- [YOUR OBJECTIVE]:
Answer these from the Kodak passage below:
(a) Which four companies does it name as having reinvented themselves in the face of changing technology?
(b) What value does it give for Eastman Chemical?
(c) According to its TLDR, what do the most successful parts of Kodak's business no longer use?

- [SOURCE PASSAGE]:
-*-*-

Yes, their R&D was impeccable, but they couldn't capitalize at scale.

The imaging market today, all of it, cannot support a company of such size.

That why you have to have leaders with imagination who know how to read the market and adjust to its changes, restructuring the company, the staff, and the products accordingly. You can't hang on to an old battleship of a company and wait until its too late to turn it around.

Note that many other companies DID reinvent themselves in the face of changing technology and are today healthy, going concerns: Nikon, Canon, Target, and Walmart all leap to mind.

"The world changed" is no excuse of leadership failure to respond.

What they did is similar to what FujiFilm did - mostly got out of imaging and diversified into completely different fields, but unlike Fujifilm they ended up splitting into smaller companies. The healthiest part of former Kodak is Eastman Chemical today (EMN) which is worth $8 billion, followed by Carestream Health which is private but doing over $2.5B a year in revenue. Eastman Kodak is microscopic in comparison, with total enterprise value of less than half a billion.

TLDR: Kodak management wasn't nearly as incompetent as most people think, and the most successful parts of their business no longer use the brand.

-*-*-

- [DATA TO EXAMINE]:
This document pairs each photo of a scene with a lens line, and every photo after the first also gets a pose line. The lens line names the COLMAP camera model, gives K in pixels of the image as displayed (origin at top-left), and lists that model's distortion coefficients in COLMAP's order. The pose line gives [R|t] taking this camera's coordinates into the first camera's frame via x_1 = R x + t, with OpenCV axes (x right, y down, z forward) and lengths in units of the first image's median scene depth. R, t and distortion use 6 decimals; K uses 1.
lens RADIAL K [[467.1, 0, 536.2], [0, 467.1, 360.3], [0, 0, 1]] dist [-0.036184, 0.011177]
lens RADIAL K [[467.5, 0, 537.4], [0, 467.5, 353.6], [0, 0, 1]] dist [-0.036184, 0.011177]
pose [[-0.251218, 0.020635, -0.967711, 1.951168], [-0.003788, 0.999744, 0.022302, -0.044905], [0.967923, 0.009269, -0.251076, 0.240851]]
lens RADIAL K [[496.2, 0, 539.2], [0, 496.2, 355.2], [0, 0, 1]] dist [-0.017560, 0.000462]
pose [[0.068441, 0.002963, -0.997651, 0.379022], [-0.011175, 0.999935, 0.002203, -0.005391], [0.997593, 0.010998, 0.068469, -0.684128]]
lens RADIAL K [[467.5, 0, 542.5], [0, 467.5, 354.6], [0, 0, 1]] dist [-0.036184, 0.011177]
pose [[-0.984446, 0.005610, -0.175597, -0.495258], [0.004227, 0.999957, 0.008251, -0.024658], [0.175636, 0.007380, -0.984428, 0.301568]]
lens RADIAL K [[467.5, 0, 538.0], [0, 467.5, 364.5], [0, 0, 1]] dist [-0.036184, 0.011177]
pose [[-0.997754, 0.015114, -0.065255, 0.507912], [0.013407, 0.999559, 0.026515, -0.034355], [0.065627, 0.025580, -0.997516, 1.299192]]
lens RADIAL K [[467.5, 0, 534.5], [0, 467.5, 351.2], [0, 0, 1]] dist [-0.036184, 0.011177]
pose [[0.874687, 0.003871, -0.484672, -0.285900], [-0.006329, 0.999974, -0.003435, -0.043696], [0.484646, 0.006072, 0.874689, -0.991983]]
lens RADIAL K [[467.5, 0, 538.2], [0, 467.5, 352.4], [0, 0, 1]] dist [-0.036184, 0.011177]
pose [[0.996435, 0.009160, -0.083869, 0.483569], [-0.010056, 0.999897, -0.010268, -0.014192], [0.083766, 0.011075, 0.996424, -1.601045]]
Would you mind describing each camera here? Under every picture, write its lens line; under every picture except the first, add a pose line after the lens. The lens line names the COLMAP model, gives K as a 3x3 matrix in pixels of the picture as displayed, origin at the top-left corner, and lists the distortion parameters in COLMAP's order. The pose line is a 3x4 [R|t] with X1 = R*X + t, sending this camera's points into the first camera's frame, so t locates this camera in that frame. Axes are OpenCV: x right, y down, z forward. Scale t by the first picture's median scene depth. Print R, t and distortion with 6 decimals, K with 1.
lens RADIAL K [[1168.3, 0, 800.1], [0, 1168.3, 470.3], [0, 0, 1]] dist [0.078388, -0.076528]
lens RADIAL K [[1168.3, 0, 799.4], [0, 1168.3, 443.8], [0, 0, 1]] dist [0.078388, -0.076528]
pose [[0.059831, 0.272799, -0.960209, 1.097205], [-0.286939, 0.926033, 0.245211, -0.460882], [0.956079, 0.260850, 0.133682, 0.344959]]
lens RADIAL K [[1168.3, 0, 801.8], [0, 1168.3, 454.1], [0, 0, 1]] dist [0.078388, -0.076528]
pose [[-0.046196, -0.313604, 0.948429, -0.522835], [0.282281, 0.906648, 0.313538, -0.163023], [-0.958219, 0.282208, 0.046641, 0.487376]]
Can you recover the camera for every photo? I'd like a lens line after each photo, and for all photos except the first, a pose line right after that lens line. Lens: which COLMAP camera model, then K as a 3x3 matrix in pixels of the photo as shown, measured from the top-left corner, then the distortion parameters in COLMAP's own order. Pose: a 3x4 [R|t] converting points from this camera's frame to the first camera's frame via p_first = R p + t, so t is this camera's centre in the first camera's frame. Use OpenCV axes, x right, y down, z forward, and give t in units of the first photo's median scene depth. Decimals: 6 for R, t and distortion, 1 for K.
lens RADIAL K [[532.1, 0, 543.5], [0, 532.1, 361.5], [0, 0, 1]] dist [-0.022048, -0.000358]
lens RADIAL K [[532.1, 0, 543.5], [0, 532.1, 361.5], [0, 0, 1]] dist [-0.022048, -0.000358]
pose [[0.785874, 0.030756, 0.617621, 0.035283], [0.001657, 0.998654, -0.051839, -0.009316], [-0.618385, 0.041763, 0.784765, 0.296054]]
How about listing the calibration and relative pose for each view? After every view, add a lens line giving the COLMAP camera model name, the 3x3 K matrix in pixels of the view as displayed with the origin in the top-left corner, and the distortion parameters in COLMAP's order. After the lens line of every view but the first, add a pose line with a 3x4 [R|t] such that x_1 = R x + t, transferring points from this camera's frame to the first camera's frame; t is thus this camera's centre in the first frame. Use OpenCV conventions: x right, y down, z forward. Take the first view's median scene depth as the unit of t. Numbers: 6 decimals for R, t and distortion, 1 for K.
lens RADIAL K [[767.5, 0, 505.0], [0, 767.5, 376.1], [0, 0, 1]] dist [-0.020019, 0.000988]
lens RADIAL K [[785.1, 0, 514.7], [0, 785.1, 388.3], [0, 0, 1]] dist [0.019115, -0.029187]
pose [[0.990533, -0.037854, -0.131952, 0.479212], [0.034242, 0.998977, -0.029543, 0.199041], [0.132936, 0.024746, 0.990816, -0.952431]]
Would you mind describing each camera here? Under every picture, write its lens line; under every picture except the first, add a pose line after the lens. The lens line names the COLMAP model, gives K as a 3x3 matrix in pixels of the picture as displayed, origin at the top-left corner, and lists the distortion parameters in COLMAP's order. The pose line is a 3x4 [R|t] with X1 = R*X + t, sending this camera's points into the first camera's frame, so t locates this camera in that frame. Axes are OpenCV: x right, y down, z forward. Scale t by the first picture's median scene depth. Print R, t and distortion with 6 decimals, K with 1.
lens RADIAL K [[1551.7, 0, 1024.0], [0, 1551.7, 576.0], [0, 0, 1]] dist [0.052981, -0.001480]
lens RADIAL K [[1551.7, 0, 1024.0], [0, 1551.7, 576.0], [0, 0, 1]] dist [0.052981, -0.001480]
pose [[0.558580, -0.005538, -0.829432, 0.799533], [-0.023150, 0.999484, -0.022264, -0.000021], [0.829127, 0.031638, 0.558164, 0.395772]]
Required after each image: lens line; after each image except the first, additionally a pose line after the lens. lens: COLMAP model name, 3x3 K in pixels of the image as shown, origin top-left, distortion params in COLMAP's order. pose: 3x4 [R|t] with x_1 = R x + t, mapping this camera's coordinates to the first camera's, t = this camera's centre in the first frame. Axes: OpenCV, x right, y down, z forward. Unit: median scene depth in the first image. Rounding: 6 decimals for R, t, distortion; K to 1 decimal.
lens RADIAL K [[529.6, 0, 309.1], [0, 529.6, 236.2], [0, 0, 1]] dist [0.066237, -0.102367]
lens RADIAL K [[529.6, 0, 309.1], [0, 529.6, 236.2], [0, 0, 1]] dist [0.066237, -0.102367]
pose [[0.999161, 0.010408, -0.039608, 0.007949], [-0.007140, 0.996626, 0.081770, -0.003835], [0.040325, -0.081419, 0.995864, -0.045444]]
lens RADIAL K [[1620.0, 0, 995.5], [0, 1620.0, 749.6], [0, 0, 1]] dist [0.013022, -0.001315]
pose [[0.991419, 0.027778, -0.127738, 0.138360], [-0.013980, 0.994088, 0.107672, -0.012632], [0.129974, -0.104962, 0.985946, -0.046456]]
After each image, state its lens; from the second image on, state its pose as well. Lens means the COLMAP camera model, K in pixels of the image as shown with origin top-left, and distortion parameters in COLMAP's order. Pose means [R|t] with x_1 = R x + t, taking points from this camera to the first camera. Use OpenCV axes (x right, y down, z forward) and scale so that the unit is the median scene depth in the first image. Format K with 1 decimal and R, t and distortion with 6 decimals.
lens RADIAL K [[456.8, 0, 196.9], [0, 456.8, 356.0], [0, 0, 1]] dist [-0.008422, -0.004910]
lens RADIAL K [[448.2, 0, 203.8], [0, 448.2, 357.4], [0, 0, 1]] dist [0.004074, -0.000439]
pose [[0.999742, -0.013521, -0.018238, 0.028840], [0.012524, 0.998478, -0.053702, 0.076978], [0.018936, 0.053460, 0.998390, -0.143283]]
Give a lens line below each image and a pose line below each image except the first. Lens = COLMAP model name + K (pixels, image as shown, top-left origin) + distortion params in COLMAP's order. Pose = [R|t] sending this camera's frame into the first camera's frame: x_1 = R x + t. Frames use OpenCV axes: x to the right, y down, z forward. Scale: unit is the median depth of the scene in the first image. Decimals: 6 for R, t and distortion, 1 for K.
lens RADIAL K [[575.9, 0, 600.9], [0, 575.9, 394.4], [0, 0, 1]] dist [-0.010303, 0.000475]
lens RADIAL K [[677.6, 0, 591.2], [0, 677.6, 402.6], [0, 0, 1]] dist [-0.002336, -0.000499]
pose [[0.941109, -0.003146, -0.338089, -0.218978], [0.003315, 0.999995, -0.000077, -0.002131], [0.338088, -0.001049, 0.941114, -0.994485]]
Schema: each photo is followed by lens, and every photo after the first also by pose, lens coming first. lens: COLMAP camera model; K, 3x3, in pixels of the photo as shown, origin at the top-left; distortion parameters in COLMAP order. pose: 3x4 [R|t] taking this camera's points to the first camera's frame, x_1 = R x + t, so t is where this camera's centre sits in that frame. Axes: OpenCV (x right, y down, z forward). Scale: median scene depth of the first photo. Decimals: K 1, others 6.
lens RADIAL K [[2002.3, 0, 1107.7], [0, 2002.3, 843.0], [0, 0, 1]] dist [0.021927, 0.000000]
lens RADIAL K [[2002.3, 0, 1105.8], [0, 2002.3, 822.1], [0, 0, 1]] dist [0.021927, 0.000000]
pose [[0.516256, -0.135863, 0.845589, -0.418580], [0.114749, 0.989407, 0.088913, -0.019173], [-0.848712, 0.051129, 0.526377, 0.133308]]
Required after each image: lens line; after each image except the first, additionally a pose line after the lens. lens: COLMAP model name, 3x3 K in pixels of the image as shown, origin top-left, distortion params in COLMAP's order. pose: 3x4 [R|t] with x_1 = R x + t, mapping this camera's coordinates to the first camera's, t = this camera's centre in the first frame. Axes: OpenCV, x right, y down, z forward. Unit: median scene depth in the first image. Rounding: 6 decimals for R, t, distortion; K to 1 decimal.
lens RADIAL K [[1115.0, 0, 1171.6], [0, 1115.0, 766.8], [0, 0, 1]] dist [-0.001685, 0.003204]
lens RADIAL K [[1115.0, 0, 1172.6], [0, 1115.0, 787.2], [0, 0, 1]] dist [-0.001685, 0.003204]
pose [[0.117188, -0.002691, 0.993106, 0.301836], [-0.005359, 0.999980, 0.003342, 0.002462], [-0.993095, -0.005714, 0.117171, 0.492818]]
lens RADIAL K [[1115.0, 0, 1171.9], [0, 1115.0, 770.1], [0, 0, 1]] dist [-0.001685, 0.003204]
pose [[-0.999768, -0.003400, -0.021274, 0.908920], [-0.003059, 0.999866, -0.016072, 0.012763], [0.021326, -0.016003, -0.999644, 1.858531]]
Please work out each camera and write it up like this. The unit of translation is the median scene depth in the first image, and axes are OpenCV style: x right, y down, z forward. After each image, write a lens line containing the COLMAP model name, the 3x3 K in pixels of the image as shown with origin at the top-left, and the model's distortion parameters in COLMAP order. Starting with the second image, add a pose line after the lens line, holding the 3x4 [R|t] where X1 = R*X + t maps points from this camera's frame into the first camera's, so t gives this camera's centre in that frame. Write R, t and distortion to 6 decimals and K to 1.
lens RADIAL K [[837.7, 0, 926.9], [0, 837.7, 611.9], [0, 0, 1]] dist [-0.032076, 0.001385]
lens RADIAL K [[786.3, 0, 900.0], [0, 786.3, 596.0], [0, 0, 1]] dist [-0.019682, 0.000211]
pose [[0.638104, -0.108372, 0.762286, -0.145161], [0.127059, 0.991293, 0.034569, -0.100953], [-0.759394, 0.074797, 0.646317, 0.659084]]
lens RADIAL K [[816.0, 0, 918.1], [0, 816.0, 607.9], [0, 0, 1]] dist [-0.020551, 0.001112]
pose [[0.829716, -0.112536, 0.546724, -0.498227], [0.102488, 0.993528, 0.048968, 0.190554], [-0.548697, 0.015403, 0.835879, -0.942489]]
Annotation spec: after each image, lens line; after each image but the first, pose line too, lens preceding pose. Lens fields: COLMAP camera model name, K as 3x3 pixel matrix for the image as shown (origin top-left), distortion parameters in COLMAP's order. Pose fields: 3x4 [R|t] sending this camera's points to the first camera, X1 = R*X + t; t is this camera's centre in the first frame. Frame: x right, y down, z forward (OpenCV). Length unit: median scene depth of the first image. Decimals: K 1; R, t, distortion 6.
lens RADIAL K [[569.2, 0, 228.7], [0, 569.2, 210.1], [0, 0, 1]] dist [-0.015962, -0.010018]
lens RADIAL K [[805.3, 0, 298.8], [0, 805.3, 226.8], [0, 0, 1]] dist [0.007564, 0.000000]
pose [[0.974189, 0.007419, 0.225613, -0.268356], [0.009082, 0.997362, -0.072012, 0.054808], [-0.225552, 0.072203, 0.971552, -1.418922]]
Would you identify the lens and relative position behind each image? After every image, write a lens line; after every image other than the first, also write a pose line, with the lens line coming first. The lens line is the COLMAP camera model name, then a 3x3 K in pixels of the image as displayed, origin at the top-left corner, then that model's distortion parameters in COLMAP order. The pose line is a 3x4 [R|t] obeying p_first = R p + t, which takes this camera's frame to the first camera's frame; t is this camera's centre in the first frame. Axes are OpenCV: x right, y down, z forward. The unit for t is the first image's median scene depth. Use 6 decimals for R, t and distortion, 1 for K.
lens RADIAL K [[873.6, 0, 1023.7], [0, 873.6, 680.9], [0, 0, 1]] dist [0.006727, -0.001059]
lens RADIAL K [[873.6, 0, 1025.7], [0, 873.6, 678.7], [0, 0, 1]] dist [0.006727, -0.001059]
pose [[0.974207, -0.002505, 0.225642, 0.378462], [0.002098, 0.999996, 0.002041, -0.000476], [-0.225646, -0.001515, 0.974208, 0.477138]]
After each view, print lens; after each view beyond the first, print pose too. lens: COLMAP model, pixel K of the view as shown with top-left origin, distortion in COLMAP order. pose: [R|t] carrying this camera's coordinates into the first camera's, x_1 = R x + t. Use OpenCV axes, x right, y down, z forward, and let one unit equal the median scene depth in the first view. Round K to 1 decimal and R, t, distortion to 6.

-*-*-

- [RESULT OF THE EXERCISE]:
(a) Nikon, Canon, Target, and Walmart.
(b) $8 billion.
(c) The brand.